▸ **SOURCE EXCERPT**
"""

# 2013 Skyline/Car New Year Resolutions



## Coolwhip (Apr 19, 2008)

I figured I would start up the fun by hearing everyone's 2013 New Year's Resolutions for their Skyline, Project car, etc.

How it works, let everyone know what you plan on doing over the course of 12 months with your car, here are some examples:

What Mods do you plan on buying / installing? What type of Build do you plan? 

What time do you want to run? track related?

Track times, events, magazine spots, 12 months on jack stands?

And any other car related goals for this year.

Did you finish your 2012 goals? 

Then we can all look back a year from now and see what we've accomplished.

Happy New Year everyone!


----------



## bignath4607 (Aug 29, 2010)

2012 mostly in the garage whilst restoring the engine bay and underside this year is for getting the single turbo conversion done and spraying all non carbon parts matt black
Oh and having it back on the road of course 
Nath


----------



## muzzer2002 (Oct 10, 2007)

Plans for this year is simple

Finish installing rb30 with t51r 

Install link g4 extreme 

Finish installing the windows n bodykit

Map it 

Then drive the car to the limit 


A 10 on 1/4 would be nice 

But more track focused this year 

Will aim for a 53 sec lap at knockhill but be happy with a 56-57


----------



## Adam Kindness (Jun 22, 2002)

Get the car under 1300kg
Get flatshift/paddle shift working


----------



## muzzer2002 (Oct 10, 2007)

U sticking with the os88 adam ?


----------



## Adam Kindness (Jun 22, 2002)

yeah :S havent really used it apart from snapping the main hollinger shaft.

53s lap...**** ! Thats a tall order


----------



## muzzer2002 (Oct 10, 2007)

Yeah a tall order. But got to aim for something hard 

Other wise i will get bored lol


Ouch. So getting a whole refresh is it adam 

Any reason why it snaped. As the holinger shaft is stronger than the nissan one


----------



## Adam Kindness (Jun 22, 2002)

no idea... its getting a full rebuild as it looks to have been ina bit of a state when we bought it (supposedly rebuilt by RB, but they didnt... ) Not ideal but expected a rebuild and it was always the plan to refresh it this winter anyway.

"""

▸ **DIRECTION**
In the car resolutions thread, write out the passage from "no idea... its" up to and including "this winter anyway.", swapping "this winter" for "this spring".

▸ **Scene question records**
"""

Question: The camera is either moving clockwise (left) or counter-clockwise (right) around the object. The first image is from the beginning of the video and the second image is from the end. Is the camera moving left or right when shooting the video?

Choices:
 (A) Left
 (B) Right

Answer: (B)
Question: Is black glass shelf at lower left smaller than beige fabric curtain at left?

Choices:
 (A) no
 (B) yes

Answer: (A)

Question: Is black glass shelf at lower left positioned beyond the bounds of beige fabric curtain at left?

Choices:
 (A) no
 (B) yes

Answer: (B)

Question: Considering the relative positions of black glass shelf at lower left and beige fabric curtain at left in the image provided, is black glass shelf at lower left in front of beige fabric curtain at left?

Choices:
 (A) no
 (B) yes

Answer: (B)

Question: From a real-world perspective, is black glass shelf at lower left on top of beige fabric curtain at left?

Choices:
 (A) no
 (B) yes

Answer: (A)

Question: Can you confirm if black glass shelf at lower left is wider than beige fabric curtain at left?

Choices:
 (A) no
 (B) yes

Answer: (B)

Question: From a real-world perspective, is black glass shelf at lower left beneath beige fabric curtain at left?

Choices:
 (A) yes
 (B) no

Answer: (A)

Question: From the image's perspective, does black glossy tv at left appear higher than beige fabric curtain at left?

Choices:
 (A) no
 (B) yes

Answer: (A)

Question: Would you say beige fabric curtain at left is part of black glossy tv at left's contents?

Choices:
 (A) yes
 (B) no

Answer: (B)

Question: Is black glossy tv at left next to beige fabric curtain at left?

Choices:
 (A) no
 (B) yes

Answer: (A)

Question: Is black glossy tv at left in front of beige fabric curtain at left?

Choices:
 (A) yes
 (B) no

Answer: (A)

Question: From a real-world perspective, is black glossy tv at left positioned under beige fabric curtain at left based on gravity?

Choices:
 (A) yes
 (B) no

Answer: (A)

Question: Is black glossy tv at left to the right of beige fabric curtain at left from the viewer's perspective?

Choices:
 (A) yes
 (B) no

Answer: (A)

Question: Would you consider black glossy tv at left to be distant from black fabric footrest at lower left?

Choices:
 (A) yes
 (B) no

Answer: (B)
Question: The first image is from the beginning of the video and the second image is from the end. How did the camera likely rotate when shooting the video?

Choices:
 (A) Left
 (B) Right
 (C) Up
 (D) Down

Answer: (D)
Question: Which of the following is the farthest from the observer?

"""

▸ **OUTPUT FOR THIS TASK**
no idea... its getting a full rebuild as it looks to have been ina bit of a state when we bought it (supposedly rebuilt by RB, but they didnt... ) Not ideal but expected a rebuild and it was always the plan to refresh it this spring anyway.